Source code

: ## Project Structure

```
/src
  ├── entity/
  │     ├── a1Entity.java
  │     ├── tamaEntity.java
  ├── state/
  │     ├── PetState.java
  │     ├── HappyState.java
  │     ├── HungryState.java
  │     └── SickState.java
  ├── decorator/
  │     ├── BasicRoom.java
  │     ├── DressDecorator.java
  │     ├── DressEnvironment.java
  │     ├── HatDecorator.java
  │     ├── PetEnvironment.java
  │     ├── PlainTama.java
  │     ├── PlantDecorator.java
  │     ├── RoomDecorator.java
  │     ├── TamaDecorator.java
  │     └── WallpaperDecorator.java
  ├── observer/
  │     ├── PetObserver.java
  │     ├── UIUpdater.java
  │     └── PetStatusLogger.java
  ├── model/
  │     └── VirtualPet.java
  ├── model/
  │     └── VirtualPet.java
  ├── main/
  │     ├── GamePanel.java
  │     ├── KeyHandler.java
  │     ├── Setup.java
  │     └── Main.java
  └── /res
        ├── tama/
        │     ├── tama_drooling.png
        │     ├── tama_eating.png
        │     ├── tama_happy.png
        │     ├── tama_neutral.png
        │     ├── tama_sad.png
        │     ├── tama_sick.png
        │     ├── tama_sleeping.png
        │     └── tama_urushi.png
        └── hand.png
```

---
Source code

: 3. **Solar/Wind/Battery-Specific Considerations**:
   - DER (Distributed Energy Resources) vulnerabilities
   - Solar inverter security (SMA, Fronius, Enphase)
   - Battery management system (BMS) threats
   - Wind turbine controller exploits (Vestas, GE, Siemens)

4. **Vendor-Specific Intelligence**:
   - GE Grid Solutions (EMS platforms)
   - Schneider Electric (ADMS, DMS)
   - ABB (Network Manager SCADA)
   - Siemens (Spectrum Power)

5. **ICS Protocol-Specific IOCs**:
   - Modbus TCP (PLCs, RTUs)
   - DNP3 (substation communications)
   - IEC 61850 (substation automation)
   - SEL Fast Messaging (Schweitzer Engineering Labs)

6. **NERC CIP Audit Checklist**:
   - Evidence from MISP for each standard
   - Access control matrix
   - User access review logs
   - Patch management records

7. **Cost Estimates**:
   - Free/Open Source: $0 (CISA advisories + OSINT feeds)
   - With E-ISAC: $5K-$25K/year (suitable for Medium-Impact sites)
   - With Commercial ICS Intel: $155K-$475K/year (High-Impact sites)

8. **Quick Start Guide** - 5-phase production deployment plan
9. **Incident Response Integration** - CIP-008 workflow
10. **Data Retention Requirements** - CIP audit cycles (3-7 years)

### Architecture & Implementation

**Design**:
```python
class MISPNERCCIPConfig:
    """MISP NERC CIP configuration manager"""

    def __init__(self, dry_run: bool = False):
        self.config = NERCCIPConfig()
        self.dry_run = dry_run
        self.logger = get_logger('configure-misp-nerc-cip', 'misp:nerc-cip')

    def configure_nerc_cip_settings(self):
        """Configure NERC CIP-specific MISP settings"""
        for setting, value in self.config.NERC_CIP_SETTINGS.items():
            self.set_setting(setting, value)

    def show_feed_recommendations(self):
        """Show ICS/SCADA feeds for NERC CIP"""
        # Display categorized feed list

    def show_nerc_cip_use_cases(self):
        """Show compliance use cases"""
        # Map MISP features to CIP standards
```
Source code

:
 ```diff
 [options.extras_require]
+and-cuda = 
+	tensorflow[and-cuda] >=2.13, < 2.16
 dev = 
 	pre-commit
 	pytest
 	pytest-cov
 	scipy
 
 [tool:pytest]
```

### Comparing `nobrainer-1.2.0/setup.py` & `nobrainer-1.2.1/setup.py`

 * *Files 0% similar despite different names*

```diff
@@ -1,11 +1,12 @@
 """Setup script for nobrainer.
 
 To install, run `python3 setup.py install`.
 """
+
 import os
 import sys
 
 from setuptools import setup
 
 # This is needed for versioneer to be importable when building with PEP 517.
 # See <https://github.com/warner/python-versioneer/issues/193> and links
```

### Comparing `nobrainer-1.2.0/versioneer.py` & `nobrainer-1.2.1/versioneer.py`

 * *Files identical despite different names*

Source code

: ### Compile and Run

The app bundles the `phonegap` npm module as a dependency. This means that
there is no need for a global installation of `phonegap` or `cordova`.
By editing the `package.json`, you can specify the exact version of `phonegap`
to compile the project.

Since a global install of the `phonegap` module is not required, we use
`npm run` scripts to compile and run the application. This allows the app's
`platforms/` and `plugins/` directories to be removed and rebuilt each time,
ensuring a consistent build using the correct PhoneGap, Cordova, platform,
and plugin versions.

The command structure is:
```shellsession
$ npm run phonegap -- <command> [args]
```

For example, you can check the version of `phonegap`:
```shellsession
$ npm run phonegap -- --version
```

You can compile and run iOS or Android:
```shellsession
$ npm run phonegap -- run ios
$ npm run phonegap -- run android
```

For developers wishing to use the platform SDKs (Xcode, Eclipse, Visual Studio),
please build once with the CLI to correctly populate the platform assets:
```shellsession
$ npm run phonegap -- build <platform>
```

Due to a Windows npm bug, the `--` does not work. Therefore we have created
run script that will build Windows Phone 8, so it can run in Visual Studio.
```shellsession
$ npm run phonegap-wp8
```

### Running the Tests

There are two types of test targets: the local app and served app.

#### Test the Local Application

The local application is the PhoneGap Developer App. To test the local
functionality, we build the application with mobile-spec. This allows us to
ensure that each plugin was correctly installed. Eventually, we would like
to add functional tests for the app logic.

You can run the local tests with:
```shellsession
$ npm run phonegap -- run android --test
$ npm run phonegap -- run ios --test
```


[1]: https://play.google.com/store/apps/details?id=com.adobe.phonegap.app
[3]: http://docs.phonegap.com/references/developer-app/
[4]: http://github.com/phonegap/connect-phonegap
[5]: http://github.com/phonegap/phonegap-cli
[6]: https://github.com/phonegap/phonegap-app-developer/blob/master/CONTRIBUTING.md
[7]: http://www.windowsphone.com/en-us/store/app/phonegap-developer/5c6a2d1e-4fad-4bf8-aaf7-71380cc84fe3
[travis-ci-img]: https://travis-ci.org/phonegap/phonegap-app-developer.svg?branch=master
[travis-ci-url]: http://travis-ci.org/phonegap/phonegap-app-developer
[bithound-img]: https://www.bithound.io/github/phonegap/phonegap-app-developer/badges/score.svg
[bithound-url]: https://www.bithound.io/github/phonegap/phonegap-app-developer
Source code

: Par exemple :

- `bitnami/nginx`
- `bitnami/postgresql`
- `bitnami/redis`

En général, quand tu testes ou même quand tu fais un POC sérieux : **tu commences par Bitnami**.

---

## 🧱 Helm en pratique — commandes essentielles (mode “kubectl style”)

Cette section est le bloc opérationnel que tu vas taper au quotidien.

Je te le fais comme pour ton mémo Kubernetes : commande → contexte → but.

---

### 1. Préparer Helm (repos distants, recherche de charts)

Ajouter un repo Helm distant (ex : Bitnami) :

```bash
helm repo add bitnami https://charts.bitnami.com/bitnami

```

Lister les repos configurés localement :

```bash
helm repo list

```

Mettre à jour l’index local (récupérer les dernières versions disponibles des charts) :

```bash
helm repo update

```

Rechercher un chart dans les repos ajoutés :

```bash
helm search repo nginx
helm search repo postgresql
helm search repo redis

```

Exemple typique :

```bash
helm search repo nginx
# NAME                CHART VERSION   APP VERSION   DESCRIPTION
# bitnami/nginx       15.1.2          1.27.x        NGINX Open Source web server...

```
——————————
§ **WHAT IS REQUIRED**
The material above should be returned exactly, in full.

§ **TASK RESPONSE**
Source code

: ## Project Structure

```
/src
  ├── entity/
  │     ├── a1Entity.java
  │     ├── tamaEntity.java
  ├── state/
  │     ├── PetState.java
  │     ├── HappyState.java
  │     ├── HungryState.java
  │     └── SickState.java
  ├── decorator/
  │     ├── BasicRoom.java
  │     ├── DressDecorator.java
  │     ├── DressEnvironment.java
  │     ├── HatDecorator.java
  │     ├── PetEnvironment.java
  │     ├── PlainTama.java
  │     ├── PlantDecorator.java
  │     ├── RoomDecorator.java
  │     ├── TamaDecorator.java
  │     └── WallpaperDecorator.java
  ├── observer/
  │     ├── PetObserver.java
  │     ├── UIUpdater.java
  │     └── PetStatusLogger.java
  ├── model/
  │     └── VirtualPet.java
  ├── model/
  │     └── VirtualPet.java
  ├── main/
  │     ├── GamePanel.java
  │     ├── KeyHandler.java
  │     ├── Setup.java
  │     └── Main.java
  └── /res
        ├── tama/
        │     ├── tama_drooling.png
        │     ├── tama_eating.png
        │     ├── tama_happy.png
        │     ├── tama_neutral.png
        │     ├── tama_sad.png
        │     ├── tama_sick.png
        │     ├── tama_sleeping.png
        │     └── tama_urushi.png
        └── hand.png
```

---
Source code

: 3. **Solar/Wind/Battery-Specific Considerations**:
   - DER (Distributed Energy Resources) vulnerabilities
   - Solar inverter security (SMA, Fronius, Enphase)
   - Battery management system (BMS) threats
   - Wind turbine controller exploits (Vestas, GE, Siemens)

4. **Vendor-Specific Intelligence**:
   - GE Grid Solutions (EMS platforms)
   - Schneider Electric (ADMS, DMS)
   - ABB (Network Manager SCADA)
   - Siemens (Spectrum Power)

5. **ICS Protocol-Specific IOCs**:
   - Modbus TCP (PLCs, RTUs)
   - DNP3 (substation communications)
   - IEC 61850 (substation automation)
   - SEL Fast Messaging (Schweitzer Engineering Labs)

6. **NERC CIP Audit Checklist**:
   - Evidence from MISP for each standard
   - Access control matrix
   - User access review logs
   - Patch management records

7. **Cost Estimates**:
   - Free/Open Source: $0 (CISA advisories + OSINT feeds)
   - With E-ISAC: $5K-$25K/year (suitable for Medium-Impact sites)
   - With Commercial ICS Intel: $155K-$475K/year (High-Impact sites)

8. **Quick Start Guide** - 5-phase production deployment plan
9. **Incident Response Integration** - CIP-008 workflow
10. **Data Retention Requirements** - CIP audit cycles (3-7 years)

### Architecture & Implementation

**Design**:
```python
class MISPNERCCIPConfig:
    """MISP NERC CIP configuration manager"""

    def __init__(self, dry_run: bool = False):
        self.config = NERCCIPConfig()
        self.dry_run = dry_run
        self.logger = get_logger('configure-misp-nerc-cip', 'misp:nerc-cip')

    def configure_nerc_cip_settings(self):
        """Configure NERC CIP-specific MISP settings"""
        for setting, value in self.config.NERC_CIP_SETTINGS.items():
            self.set_setting(setting, value)

    def show_feed_recommendations(self):
        """Show ICS/SCADA feeds for NERC CIP"""
        # Display categorized feed list

    def show_nerc_cip_use_cases(self):
        """Show compliance use cases"""
        # Map MISP features to CIP standards
```
Source code

:
 ```diff
 [options.extras_require]
+and-cuda = 
+	tensorflow[and-cuda] >=2.13, < 2.16
 dev = 
 	pre-commit
 	pytest
 	pytest-cov
 	scipy
 
 [tool:pytest]
```

### Comparing `nobrainer-1.2.0/setup.py` & `nobrainer-1.2.1/setup.py`

 * *Files 0% similar despite different names*

```diff
@@ -1,11 +1,12 @@
 """Setup script for nobrainer.
 
 To install, run `python3 setup.py install`.
 """
+
 import os
 import sys
 
 from setuptools import setup
 
 # This is needed for versioneer to be importable when building with PEP 517.
 # See <https://github.com/warner/python-versioneer/issues/193> and links
```

### Comparing `nobrainer-1.2.0/versioneer.py` & `nobrainer-1.2.1/versioneer.py`

 * *Files identical despite different names*

Source code

: ### Compile and Run

The app bundles the `phonegap` npm module as a dependency. This means that
there is no need for a global installation of `phonegap` or `cordova`.
By editing the `package.json`, you can specify the exact version of `phonegap`
to compile the project.

Since a global install of the `phonegap` module is not required, we use
`npm run` scripts to compile and run the application. This allows the app's
`platforms/` and `plugins/` directories to be removed and rebuilt each time,
ensuring a consistent build using the correct PhoneGap, Cordova, platform,
and plugin versions.

The command structure is:
```shellsession
$ npm run phonegap -- <command> [args]
```

For example, you can check the version of `phonegap`:
```shellsession
$ npm run phonegap -- --version
```

You can compile and run iOS or Android:
```shellsession
$ npm run phonegap -- run ios
$ npm run phonegap -- run android
```

For developers wishing to use the platform SDKs (Xcode, Eclipse, Visual Studio),
please build once with the CLI to correctly populate the platform assets:
```shellsession
$ npm run phonegap -- build <platform>
```

Due to a Windows npm bug, the `--` does not work. Therefore we have created
run script that will build Windows Phone 8, so it can run in Visual Studio.
```shellsession
$ npm run phonegap-wp8
```

### Running the Tests

There are two types of test targets: the local app and served app.

#### Test the Local Application

The local application is the PhoneGap Developer App. To test the local
functionality, we build the application with mobile-spec. This allows us to
ensure that each plugin was correctly installed. Eventually, we would like
to add functional tests for the app logic.

You can run the local tests with:
```shellsession
$ npm run phonegap -- run android --test
$ npm run phonegap -- run ios --test
```


[1]: https://play.google.com/store/apps/details?id=com.adobe.phonegap.app
[3]: http://docs.phonegap.com/references/developer-app/
[4]: http://github.com/phonegap/connect-phonegap
[5]: http://github.com/phonegap/phonegap-cli
[6]: https://github.com/phonegap/phonegap-app-developer/blob/master/CONTRIBUTING.md
[7]: http://www.windowsphone.com/en-us/store/app/phonegap-developer/5c6a2d1e-4fad-4bf8-aaf7-71380cc84fe3
[travis-ci-img]: https://travis-ci.org/phonegap/phonegap-app-developer.svg?branch=master
[travis-ci-url]: http://travis-ci.org/phonegap/phonegap-app-developer
[bithound-img]: https://www.bithound.io/github/phonegap/phonegap-app-developer/badges/score.svg
[bithound-url]: https://www.bithound.io/github/phonegap/phonegap-app-developer
Source code

: Par exemple :

- `bitnami/nginx`
- `bitnami/postgresql`
- `bitnami/redis`

En général, quand tu testes ou même quand tu fais un POC sérieux : **tu commences par Bitnami**.

---

## 🧱 Helm en pratique — commandes essentielles (mode “kubectl style”)

Cette section est le bloc opérationnel que tu vas taper au quotidien.

Je te le fais comme pour ton mémo Kubernetes : commande → contexte → but.

---

### 1. Préparer Helm (repos distants, recherche de charts)

Ajouter un repo Helm distant (ex : Bitnami) :

```bash
helm repo add bitnami https://charts.bitnami.com/bitnami

```

Lister les repos configurés localement :

```bash
helm repo list

```

Mettre à jour l’index local (récupérer les dernières versions disponibles des charts) :

```bash
helm repo update

```

Rechercher un chart dans les repos ajoutés :

```bash
helm search repo nginx
helm search repo postgresql
helm search repo redis

```

Exemple typique :

```bash
helm search repo nginx
# NAME                CHART VERSION   APP VERSION   DESCRIPTION
# bitnami/nginx       15.1.2          1.27.x        NGINX Open Source web server...

```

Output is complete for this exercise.